**AIM OF THE EXERCISE:**
Copy out the lines running from the line with "For the white pickup truck, forward" to the line with "Answer: approximately 135°", both included, exactly as they appear in the data, leaving out the pictures.

◇ ◇ ◇ ◇

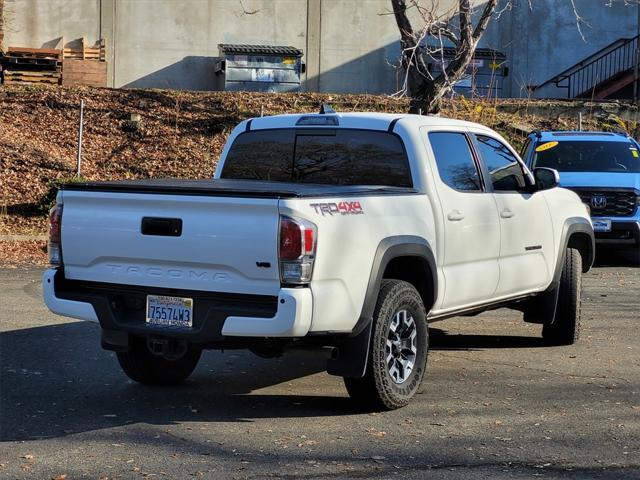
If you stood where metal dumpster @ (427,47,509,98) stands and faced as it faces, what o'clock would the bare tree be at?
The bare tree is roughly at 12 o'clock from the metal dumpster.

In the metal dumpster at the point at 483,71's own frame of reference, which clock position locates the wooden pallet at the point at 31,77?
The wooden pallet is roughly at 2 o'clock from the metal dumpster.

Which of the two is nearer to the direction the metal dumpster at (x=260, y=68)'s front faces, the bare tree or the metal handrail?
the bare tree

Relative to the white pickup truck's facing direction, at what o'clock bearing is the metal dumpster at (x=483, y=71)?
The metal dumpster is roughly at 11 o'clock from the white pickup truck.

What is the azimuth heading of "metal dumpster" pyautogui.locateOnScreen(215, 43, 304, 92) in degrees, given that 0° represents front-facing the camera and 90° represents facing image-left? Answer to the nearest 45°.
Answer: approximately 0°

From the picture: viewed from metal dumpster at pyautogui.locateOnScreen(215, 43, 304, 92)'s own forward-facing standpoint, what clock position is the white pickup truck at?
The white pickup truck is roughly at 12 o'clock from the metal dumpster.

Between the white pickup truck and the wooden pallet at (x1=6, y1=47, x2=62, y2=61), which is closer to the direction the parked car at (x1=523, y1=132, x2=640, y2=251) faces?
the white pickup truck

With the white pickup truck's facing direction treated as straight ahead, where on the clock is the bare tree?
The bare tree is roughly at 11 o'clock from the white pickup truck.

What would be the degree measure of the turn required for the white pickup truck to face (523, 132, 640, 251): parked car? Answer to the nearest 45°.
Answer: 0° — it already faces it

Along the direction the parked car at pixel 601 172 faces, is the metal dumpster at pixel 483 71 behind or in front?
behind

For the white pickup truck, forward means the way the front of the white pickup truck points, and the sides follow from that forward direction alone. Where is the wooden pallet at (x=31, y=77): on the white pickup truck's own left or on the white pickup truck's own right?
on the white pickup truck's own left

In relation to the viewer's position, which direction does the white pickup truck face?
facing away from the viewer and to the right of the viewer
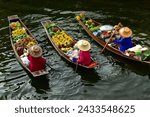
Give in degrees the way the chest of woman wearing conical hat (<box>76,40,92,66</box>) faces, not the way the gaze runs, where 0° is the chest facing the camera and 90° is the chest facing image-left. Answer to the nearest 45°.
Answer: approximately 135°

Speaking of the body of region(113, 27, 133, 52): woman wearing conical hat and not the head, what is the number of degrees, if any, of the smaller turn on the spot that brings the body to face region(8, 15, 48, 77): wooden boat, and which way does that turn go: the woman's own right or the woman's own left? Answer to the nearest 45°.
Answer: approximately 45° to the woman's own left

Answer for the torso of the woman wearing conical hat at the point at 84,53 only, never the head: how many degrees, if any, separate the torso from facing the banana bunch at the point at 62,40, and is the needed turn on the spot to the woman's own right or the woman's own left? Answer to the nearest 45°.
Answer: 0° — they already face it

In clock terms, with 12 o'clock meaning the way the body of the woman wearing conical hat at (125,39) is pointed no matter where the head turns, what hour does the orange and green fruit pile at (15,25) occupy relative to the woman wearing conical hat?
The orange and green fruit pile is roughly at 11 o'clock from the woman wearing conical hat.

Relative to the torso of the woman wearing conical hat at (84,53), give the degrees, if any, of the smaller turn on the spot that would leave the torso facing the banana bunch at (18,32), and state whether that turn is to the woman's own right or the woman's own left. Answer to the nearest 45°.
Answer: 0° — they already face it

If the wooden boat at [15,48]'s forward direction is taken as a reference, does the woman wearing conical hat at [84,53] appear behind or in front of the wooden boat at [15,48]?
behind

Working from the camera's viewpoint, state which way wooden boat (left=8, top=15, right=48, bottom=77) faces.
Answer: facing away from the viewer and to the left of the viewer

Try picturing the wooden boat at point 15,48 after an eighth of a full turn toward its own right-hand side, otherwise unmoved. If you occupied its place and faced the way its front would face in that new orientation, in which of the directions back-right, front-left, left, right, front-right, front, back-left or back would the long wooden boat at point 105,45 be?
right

◇ ◇ ◇ ◇

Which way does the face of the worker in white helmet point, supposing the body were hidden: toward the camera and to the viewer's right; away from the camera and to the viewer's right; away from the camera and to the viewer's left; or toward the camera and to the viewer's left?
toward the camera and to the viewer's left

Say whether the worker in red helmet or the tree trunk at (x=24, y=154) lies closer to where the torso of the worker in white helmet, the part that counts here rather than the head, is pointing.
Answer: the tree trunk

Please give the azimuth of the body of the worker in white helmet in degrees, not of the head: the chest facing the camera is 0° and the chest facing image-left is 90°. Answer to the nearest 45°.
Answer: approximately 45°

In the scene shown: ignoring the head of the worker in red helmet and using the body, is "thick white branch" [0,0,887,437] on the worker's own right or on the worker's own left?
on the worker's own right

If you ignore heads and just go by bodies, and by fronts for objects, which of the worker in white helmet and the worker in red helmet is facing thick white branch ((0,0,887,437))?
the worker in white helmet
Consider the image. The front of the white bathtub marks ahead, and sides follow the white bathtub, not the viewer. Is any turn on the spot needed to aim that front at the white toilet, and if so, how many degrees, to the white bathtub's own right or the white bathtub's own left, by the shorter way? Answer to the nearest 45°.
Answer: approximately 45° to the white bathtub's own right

◇ ◇ ◇ ◇

**WRITTEN RESPONSE:**
For the white pickup truck, forward means the way the front of the white pickup truck points, and the sides follow from that forward direction alone. Where is the wooden pallet at (x=31, y=77): on the white pickup truck's own left or on the white pickup truck's own right?
on the white pickup truck's own left

In relation to the viewer's position, which direction does the white pickup truck face?
facing away from the viewer and to the right of the viewer
Give in degrees the way the chest of woman wearing conical hat (<box>76,40,92,66</box>) faces, not the way the gaze runs, where 0° is the chest facing the camera and 90° is the chest facing image-left. Answer to the nearest 45°.
Answer: approximately 135°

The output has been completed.